**Directions**
Apart from the images, repeat the data below exactly as written.

**Data excerpt**
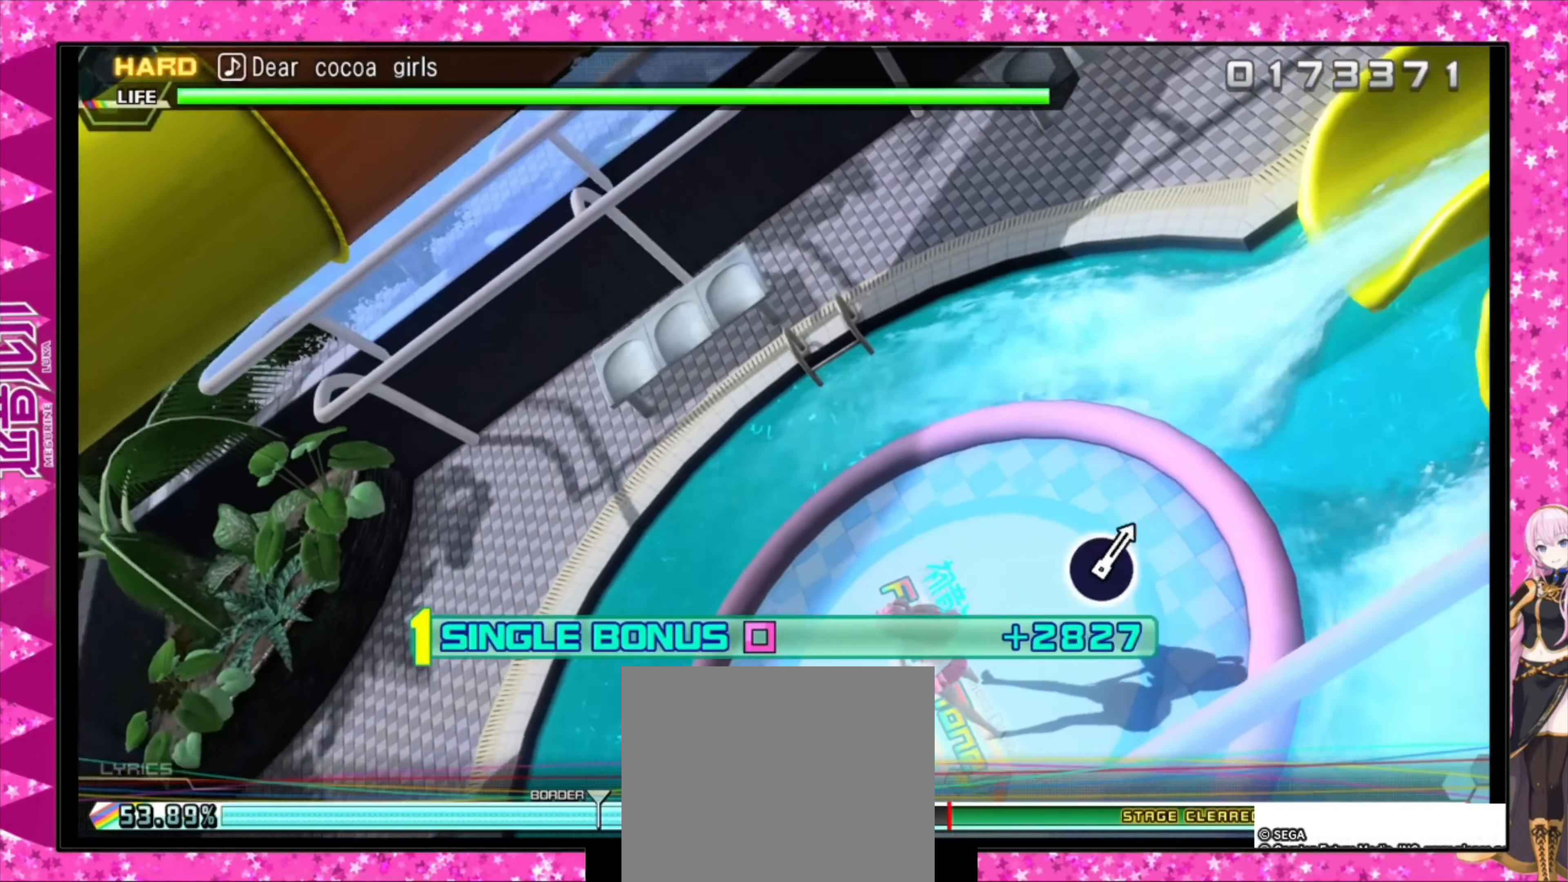
{"buttons": ["DPAD_LEFT"], "events": []}
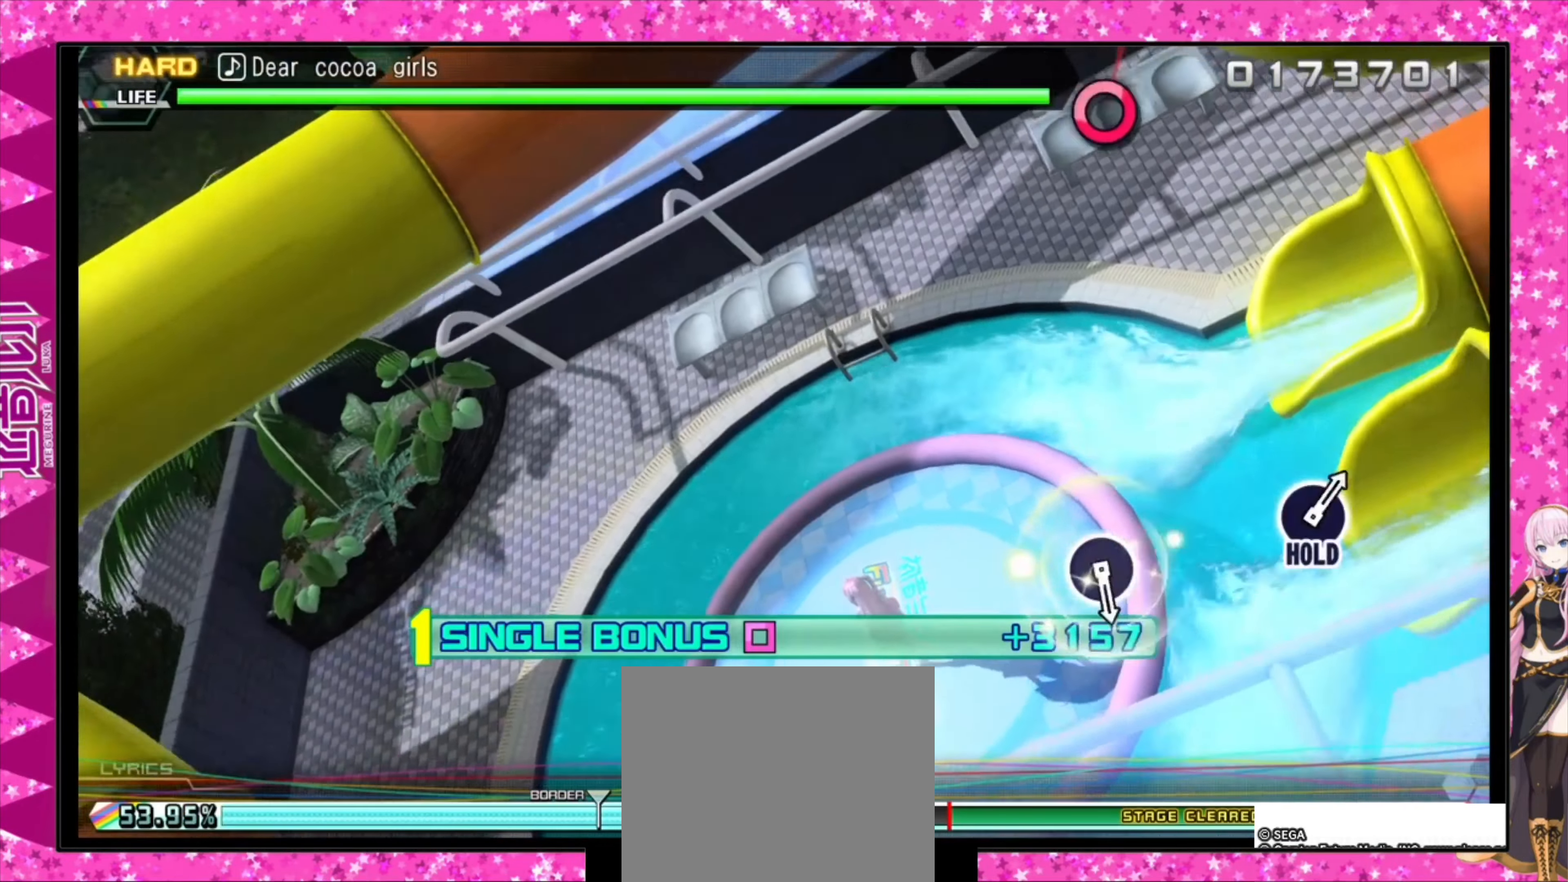
{"buttons": ["DPAD_LEFT"], "events": []}
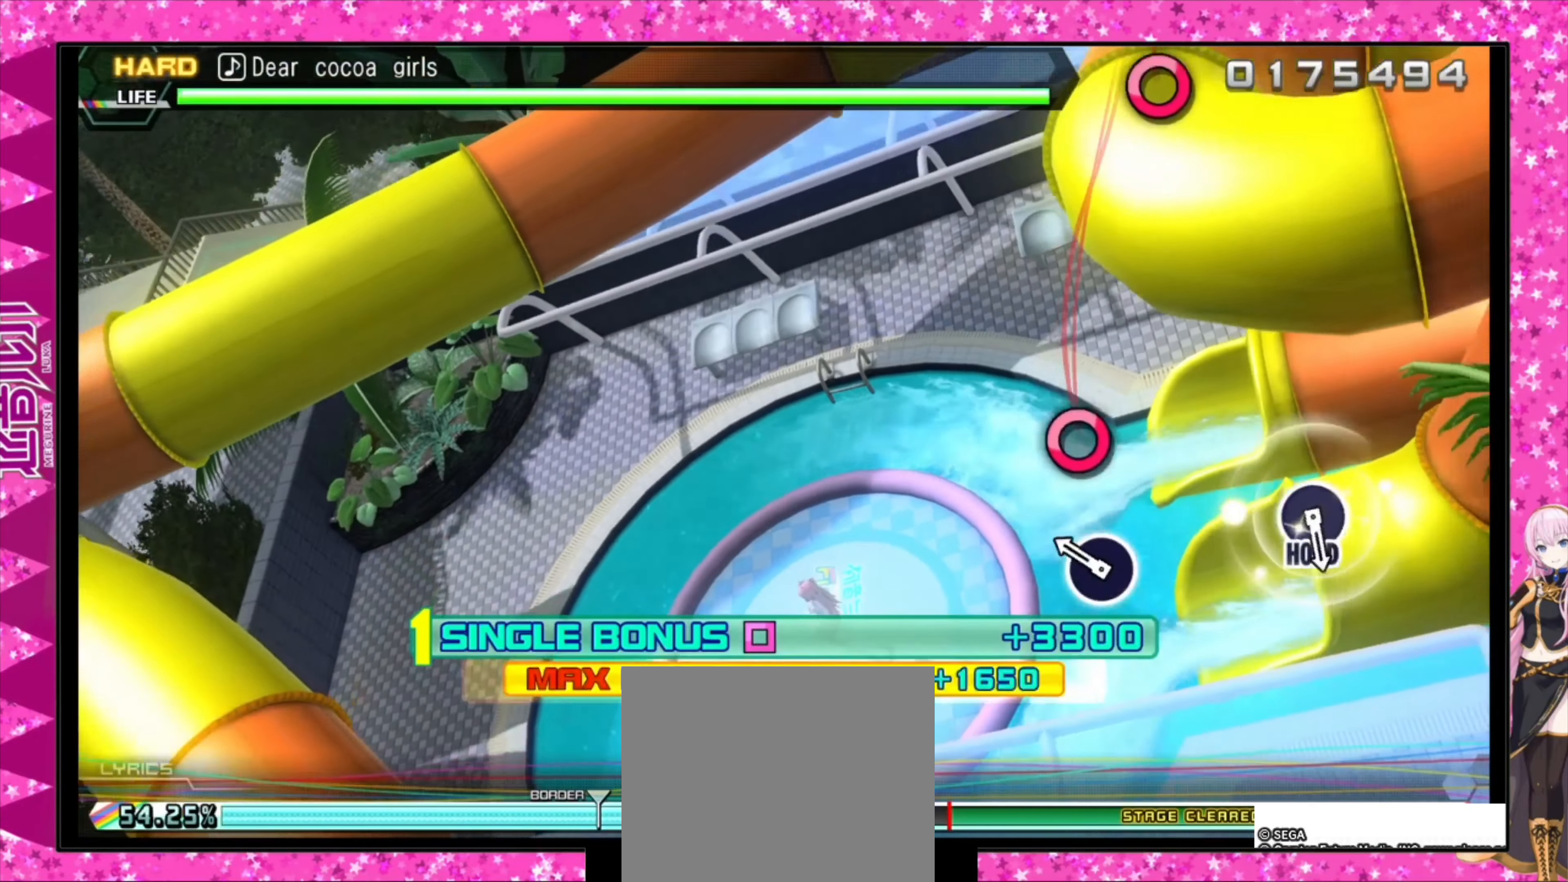
{"buttons": [], "events": [[133, "CIRCLE", "down"], [266, "CIRCLE", "up"], [266, "DPAD_LEFT", "up"]]}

**Solution for this exercise**
{"buttons": ["DPAD_LEFT"], "events": []}
{"buttons": ["DPAD_LEFT"], "events": []}
{"buttons": [], "events": [[133, "CIRCLE", "down"], [266, "CIRCLE", "up"], [266, "DPAD_LEFT", "up"]]}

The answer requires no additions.